Bong Go

Personal information
- Born: May 8, 1950
- Died: December 26, 2016 (aged 66)
- Nationality: Filipino
- Coaching career: 1974–2016

Career history

Coaching
- 1974–1975: Ateneo de Davao
- 1975–1977: Ateneo (assistant)
- 1975–1976: Philippines under 19 (assistant)
- 1977: Philippines (assistant)
- 1978–1979: Ateneo de Davao
- 1980–1981: Galleon Shippers (assistant)
- 1984–1985: Taraji Sports Club
- 1987–1992: Great Taste Coffee Makers (assistant)
- 1989: Presto Ice Cream (interim)
- 1993–1994: Swift Mighty Meaty (assistant)
- 1994–1997: Mobiline Phone Pals (assistant)
- 1994–1996: Perpetual
- 1998: Purefoods Tender Juicy Hotdogs (assistant)
- 1998–1999: Benilde
- 1999–2002: Talk 'N Phone Pals (assistant)
- 2002: Davao Eagles
- 2002: Ateneo de Davao HS (women)
- 2003–2004: Montana Pawnshop
- 2003–2005: Philippines (under-19)
- 2005–2008: Makati Hope HS

Career highlights
- As head coach National Intercollegiate Basketball champion (1974); Jubli-Perak Cup champion (1992); As assistant coach: 3× PBA champion (1987 All-Filipino, 1990 All-Filipino, 1993 Commissioner's Cup); 2× NCAA men's champion (1975, 1976);

= Adriano Go =

Filipino basketball coach

Adriano "Bong" Go (May 8, 1950 – December 26, 2016) was a Filipino basketball coach.

== Career ==
Go started his career at Ateneo de Davao's basketball team.

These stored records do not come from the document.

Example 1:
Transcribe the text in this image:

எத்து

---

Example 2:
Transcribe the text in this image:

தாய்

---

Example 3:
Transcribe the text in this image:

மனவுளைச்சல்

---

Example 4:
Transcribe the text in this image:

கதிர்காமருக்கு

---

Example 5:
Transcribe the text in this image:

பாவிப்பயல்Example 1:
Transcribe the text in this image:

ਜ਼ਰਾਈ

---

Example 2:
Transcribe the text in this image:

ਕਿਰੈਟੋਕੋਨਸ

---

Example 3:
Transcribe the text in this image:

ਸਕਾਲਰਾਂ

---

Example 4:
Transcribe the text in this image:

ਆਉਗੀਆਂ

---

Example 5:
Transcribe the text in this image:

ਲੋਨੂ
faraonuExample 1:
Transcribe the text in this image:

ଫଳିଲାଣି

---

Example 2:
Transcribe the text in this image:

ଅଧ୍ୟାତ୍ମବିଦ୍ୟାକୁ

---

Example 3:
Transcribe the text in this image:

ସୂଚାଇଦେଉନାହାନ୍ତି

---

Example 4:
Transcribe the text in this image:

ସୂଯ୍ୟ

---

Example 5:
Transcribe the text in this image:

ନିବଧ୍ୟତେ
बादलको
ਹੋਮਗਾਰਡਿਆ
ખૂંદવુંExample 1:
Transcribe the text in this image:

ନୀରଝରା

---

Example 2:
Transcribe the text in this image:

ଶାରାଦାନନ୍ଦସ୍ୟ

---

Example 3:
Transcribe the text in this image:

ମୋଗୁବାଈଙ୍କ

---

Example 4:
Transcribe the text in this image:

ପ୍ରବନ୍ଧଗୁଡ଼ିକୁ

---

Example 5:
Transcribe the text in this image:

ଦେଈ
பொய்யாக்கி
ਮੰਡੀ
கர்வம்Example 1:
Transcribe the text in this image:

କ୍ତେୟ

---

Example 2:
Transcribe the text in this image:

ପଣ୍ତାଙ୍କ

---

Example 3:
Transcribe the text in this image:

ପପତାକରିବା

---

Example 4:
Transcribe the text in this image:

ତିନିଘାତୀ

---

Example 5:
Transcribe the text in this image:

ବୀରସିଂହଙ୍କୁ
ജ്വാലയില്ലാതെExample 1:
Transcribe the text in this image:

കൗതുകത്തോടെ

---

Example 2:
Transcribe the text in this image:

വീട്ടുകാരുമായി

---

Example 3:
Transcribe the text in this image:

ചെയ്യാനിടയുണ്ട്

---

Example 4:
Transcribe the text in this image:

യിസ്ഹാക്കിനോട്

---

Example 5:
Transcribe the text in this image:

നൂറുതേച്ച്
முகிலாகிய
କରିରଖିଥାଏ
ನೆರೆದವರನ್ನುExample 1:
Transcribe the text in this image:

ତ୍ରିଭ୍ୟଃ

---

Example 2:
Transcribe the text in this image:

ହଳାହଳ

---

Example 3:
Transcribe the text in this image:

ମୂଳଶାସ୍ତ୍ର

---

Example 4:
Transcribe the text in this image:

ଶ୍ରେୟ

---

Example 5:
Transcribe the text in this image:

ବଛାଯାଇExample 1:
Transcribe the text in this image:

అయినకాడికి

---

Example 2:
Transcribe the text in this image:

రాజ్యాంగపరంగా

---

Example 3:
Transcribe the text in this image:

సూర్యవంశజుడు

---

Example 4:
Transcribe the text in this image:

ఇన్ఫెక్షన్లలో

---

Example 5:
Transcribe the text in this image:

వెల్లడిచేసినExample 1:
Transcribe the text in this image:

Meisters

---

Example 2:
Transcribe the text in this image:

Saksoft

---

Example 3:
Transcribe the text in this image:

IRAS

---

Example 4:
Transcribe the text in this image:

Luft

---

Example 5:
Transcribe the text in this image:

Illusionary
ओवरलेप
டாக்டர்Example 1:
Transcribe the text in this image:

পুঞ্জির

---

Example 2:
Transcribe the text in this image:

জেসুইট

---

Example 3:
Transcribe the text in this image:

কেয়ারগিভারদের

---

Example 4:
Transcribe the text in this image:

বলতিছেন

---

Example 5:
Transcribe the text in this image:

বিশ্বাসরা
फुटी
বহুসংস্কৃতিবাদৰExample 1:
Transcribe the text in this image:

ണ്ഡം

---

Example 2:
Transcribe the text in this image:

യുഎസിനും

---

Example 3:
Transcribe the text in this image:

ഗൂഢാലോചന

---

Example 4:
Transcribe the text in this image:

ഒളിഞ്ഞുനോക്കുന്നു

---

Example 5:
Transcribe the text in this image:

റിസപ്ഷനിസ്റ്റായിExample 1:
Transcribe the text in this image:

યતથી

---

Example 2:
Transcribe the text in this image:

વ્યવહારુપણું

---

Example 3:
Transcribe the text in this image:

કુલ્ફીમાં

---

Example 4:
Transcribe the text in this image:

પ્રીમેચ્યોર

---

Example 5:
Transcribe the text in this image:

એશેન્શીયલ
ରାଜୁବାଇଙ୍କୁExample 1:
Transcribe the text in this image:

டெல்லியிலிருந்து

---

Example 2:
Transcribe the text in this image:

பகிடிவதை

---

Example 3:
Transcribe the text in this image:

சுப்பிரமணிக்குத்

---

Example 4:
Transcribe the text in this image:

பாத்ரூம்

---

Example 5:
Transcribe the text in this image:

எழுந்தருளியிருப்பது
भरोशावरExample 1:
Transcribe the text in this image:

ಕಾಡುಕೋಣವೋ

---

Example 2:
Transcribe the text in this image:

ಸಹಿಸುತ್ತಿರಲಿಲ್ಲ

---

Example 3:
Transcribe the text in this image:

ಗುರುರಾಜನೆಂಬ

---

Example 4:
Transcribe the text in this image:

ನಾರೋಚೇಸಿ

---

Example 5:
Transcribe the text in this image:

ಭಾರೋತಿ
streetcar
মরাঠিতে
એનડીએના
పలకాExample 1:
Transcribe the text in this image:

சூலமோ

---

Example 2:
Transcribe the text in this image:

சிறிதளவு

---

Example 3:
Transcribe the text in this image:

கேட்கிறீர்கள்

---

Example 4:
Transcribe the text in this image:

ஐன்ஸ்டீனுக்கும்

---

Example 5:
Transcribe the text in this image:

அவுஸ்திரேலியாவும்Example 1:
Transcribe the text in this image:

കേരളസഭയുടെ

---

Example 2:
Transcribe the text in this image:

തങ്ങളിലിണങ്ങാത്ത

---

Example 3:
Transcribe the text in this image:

He also served as assistant coach for Ateneo de Manila Blue Eagles basketball, Philippines national youth basketball team, Philippine seniors basketball team, Galleon Shippers, Great Taste Coffee Makers, Swift Mighty Meaty, Purefoods Tender Juicy Hotdogs, and Talk 'N Text Phone Pals.
He served as head coach for Taraji Sports Club in Saudi Arabia, Perpetual Help Rizal, Benilde Blazers, Davao Eagles, Ateneo de Davao's girl's high school team, Montana Pawnshop in PBL, Philippine Youth Team and Makati Hope high school team.

== Death ==
Go died of stroke on December 26, 2016.